====== Supplied data ======
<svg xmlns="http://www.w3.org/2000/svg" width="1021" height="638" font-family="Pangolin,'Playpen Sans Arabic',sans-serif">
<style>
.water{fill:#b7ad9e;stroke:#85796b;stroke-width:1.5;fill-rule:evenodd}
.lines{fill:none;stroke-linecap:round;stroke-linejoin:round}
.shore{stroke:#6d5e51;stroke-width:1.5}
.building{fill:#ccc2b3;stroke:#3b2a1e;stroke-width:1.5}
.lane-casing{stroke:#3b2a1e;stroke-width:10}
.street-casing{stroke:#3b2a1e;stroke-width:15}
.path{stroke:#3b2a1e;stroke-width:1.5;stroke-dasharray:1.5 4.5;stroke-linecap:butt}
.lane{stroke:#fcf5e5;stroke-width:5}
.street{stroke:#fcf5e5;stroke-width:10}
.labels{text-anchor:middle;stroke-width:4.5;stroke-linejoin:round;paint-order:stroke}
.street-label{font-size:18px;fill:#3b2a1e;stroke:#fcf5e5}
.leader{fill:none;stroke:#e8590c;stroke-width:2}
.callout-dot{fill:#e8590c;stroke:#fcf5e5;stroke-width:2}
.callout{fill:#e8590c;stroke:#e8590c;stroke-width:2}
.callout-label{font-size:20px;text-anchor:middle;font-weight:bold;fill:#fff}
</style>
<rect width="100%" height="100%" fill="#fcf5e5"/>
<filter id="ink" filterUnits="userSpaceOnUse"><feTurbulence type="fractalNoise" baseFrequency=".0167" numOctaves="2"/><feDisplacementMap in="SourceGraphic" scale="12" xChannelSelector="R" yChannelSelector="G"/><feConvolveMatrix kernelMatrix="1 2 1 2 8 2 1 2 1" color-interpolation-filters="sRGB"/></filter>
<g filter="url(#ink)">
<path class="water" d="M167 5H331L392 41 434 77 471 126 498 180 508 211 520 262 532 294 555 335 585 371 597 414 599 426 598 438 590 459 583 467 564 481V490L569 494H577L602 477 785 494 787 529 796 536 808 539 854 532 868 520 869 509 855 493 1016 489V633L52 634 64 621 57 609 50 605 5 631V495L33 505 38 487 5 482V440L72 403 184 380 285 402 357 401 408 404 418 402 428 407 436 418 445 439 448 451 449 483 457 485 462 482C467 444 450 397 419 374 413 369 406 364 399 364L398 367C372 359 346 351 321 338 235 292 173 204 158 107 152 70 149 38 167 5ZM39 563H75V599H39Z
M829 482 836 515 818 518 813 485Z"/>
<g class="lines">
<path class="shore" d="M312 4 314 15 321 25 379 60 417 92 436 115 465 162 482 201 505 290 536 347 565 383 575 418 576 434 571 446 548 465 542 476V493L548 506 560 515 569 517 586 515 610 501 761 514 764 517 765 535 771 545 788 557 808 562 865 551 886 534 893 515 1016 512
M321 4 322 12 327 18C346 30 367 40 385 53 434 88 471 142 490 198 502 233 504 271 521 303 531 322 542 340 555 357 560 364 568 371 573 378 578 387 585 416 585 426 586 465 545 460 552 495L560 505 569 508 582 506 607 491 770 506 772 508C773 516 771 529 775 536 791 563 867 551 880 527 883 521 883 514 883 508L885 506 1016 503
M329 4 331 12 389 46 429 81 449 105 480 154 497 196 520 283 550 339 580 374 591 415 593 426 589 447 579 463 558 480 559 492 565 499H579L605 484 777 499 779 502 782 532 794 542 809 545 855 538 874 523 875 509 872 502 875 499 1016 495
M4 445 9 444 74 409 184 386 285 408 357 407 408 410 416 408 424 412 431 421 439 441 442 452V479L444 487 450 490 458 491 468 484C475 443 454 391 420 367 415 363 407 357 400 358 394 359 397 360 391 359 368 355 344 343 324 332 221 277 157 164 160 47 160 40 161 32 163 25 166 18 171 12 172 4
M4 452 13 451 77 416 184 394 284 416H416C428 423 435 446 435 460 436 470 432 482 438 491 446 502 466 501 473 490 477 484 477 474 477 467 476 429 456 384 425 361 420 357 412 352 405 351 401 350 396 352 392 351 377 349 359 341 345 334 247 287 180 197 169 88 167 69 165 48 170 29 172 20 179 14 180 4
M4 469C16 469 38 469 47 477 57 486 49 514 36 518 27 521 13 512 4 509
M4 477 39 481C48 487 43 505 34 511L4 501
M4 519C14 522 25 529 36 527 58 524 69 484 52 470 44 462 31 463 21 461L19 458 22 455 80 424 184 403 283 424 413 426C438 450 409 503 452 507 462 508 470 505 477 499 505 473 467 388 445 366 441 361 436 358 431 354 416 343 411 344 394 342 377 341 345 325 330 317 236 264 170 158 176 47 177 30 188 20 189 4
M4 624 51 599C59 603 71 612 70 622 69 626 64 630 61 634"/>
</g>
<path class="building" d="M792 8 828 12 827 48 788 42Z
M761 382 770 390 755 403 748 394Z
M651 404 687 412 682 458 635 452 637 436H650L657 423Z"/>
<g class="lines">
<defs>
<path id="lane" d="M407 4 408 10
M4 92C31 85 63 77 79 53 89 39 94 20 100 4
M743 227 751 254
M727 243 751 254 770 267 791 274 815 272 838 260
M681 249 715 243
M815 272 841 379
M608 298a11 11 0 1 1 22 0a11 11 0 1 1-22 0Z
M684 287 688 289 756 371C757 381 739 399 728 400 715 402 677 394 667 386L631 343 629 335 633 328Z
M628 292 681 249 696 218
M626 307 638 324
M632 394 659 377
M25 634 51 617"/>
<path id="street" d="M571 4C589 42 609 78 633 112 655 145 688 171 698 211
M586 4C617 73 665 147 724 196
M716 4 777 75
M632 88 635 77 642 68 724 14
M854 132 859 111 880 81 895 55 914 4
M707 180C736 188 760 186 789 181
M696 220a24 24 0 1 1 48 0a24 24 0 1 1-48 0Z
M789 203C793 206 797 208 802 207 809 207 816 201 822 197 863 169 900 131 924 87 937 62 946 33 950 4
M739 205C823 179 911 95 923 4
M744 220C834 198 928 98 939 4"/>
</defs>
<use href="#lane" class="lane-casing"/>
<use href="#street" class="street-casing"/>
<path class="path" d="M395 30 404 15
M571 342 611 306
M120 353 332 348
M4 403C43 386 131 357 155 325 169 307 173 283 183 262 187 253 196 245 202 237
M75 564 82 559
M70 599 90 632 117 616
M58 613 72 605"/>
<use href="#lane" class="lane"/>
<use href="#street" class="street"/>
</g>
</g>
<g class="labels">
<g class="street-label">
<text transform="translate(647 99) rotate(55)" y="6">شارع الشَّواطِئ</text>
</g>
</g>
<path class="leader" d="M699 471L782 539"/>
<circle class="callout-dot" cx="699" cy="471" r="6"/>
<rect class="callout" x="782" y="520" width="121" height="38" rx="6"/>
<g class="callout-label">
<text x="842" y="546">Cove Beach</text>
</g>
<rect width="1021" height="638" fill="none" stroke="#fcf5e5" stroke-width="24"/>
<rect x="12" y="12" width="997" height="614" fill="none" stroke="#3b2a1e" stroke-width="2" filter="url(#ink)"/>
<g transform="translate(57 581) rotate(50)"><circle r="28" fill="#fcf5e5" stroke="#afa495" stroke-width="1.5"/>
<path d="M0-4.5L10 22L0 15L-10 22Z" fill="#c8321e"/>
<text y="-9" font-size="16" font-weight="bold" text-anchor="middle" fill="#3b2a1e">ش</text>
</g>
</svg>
======
Reproduce every entry above so that each one matches its source exactly.

Response to the task |
<svg xmlns="http://www.w3.org/2000/svg" width="1021" height="638" font-family="Pangolin,'Playpen Sans Arabic',sans-serif">
<style>
.water{fill:#b7ad9e;stroke:#85796b;stroke-width:1.5;fill-rule:evenodd}
.lines{fill:none;stroke-linecap:round;stroke-linejoin:round}
.shore{stroke:#6d5e51;stroke-width:1.5}
.building{fill:#ccc2b3;stroke:#3b2a1e;stroke-width:1.5}
.lane-casing{stroke:#3b2a1e;stroke-width:10}
.street-casing{stroke:#3b2a1e;stroke-width:15}
.path{stroke:#3b2a1e;stroke-width:1.5;stroke-dasharray:1.5 4.5;stroke-linecap:butt}
.lane{stroke:#fcf5e5;stroke-width:5}
.street{stroke:#fcf5e5;stroke-width:10}
.labels{text-anchor:middle;stroke-width:4.5;stroke-linejoin:round;paint-order:stroke}
.street-label{font-size:18px;fill:#3b2a1e;stroke:#fcf5e5}
.leader{fill:none;stroke:#e8590c;stroke-width:2}
.callout-dot{fill:#e8590c;stroke:#fcf5e5;stroke-width:2}
.callout{fill:#e8590c;stroke:#e8590c;stroke-width:2}
.callout-label{font-size:20px;text-anchor:middle;font-weight:bold;fill:#fff}
</style>
<rect width="100%" height="100%" fill="#fcf5e5"/>
<filter id="ink" filterUnits="userSpaceOnUse"><feTurbulence type="fractalNoise" baseFrequency=".0167" numOctaves="2"/><feDisplacementMap in="SourceGraphic" scale="12" xChannelSelector="R" yChannelSelector="G"/><feConvolveMatrix kernelMatrix="1 2 1 2 8 2 1 2 1" color-interpolation-filters="sRGB"/></filter>
<g filter="url(#ink)">
<path class="water" d="M167 5H331L392 41 434 77 471 126 498 180 508 211 520 262 532 294 555 335 585 371 597 414 599 426 598 438 590 459 583 467 564 481V490L569 494H577L602 477 785 494 787 529 796 536 808 539 854 532 868 520 869 509 855 493 1016 489V633L52 634 64 621 57 609 50 605 5 631V495L33 505 38 487 5 482V440L72 403 184 380 285 402 357 401 408 404 418 402 428 407 436 418 445 439 448 451 449 483 457 485 462 482C467 444 450 397 419 374 413 369 406 364 399 364L398 367C372 359 346 351 321 338 235 292 173 204 158 107 152 70 149 38 167 5ZM39 563H75V599H39Z
M829 482 836 515 818 518 813 485Z"/>
<g class="lines">
<path class="shore" d="M312 4 314 15 321 25 379 60 417 92 436 115 465 162 482 201 505 290 536 347 565 383 575 418 576 434 571 446 548 465 542 476V493L548 506 560 515 569 517 586 515 610 501 761 514 764 517 765 535 771 545 788 557 808 562 865 551 886 534 893 515 1016 512
M321 4 322 12 327 18C346 30 367 40 385 53 434 88 471 142 490 198 502 233 504 271 521 303 531 322 542 340 555 357 560 364 568 371 573 378 578 387 585 416 585 426 586 465 545 460 552 495L560 505 569 508 582 506 607 491 770 506 772 508C773 516 771 529 775 536 791 563 867 551 880 527 883 521 883 514 883 508L885 506 1016 503
M329 4 331 12 389 46 429 81 449 105 480 154 497 196 520 283 550 339 580 374 591 415 593 426 589 447 579 463 558 480 559 492 565 499H579L605 484 777 499 779 502 782 532 794 542 809 545 855 538 874 523 875 509 872 502 875 499 1016 495
M4 445 9 444 74 409 184 386 285 408 357 407 408 410 416 408 424 412 431 421 439 441 442 452V479L444 487 450 490 458 491 468 484C475 443 454 391 420 367 415 363 407 357 400 358 394 359 397 360 391 359 368 355 344 343 324 332 221 277 157 164 160 47 160 40 161 32 163 25 166 18 171 12 172 4
M4 452 13 451 77 416 184 394 284 416H416C428 423 435 446 435 460 436 470 432 482 438 491 446 502 466 501 473 490 477 484 477 474 477 467 476 429 456 384 425 361 420 357 412 352 405 351 401 350 396 352 392 351 377 349 359 341 345 334 247 287 180 197 169 88 167 69 165 48 170 29 172 20 179 14 180 4
M4 469C16 469 38 469 47 477 57 486 49 514 36 518 27 521 13 512 4 509
M4 477 39 481C48 487 43 505 34 511L4 501
M4 519C14 522 25 529 36 527 58 524 69 484 52 470 44 462 31 463 21 461L19 458 22 455 80 424 184 403 283 424 413 426C438 450 409 503 452 507 462 508 470 505 477 499 505 473 467 388 445 366 441 361 436 358 431 354 416 343 411 344 394 342 377 341 345 325 330 317 236 264 170 158 176 47 177 30 188 20 189 4
M4 624 51 599C59 603 71 612 70 622 69 626 64 630 61 634"/>
</g>
<path class="building" d="M792 8 828 12 827 48 788 42Z
M761 382 770 390 755 403 748 394Z
M651 404 687 412 682 458 635 452 637 436H650L657 423Z"/>
<g class="lines">
<defs>
<path id="lane" d="M407 4 408 10
M4 92C31 85 63 77 79 53 89 39 94 20 100 4
M743 227 751 254
M727 243 751 254 770 267 791 274 815 272 838 260
M681 249 715 243
M815 272 841 379
M608 298a11 11 0 1 1 22 0a11 11 0 1 1-22 0Z
M684 287 688 289 756 371C757 381 739 399 728 400 715 402 677 394 667 386L631 343 629 335 633 328Z
M628 292 681 249 696 218
M626 307 638 324
M632 394 659 377
M25 634 51 617"/>
<path id="street" d="M571 4C589 42 609 78 633 112 655 145 688 171 698 211
M586 4C617 73 665 147 724 196
M716 4 777 75
M632 88 635 77 642 68 724 14
M854 132 859 111 880 81 895 55 914 4
M707 180C736 188 760 186 789 181
M696 220a24 24 0 1 1 48 0a24 24 0 1 1-48 0Z
M789 203C793 206 797 208 802 207 809 207 816 201 822 197 863 169 900 131 924 87 937 62 946 33 950 4
M739 205C823 179 911 95 923 4
M744 220C834 198 928 98 939 4"/>
</defs>
<use href="#lane" class="lane-casing"/>
<use href="#street" class="street-casing"/>
<path class="path" d="M395 30 404 15
M571 342 611 306
M120 353 332 348
M4 403C43 386 131 357 155 325 169 307 173 283 183 262 187 253 196 245 202 237
M75 564 82 559
M70 599 90 632 117 616
M58 613 72 605"/>
<use href="#lane" class="lane"/>
<use href="#street" class="street"/>
</g>
</g>
<g class="labels">
<g class="street-label">
<text transform="translate(647 99) rotate(55)" y="6">شارع الشَّواطِئ</text>
</g>
</g>
<path class="leader" d="M699 471L782 539"/>
<circle class="callout-dot" cx="699" cy="471" r="6"/>
<rect class="callout" x="782" y="520" width="121" height="38" rx="6"/>
<g class="callout-label">
<text x="842" y="546">Cove Beach</text>
</g>
<rect width="1021" height="638" fill="none" stroke="#fcf5e5" stroke-width="24"/>
<rect x="12" y="12" width="997" height="614" fill="none" stroke="#3b2a1e" stroke-width="2" filter="url(#ink)"/>
<g transform="translate(57 581) rotate(50)"><circle r="28" fill="#fcf5e5" stroke="#afa495" stroke-width="1.5"/>
<path d="M0-4.5L10 22L0 15L-10 22Z" fill="#c8321e"/>
<text y="-9" font-size="16" font-weight="bold" text-anchor="middle" fill="#3b2a1e">ش</text>
</g>
</svg>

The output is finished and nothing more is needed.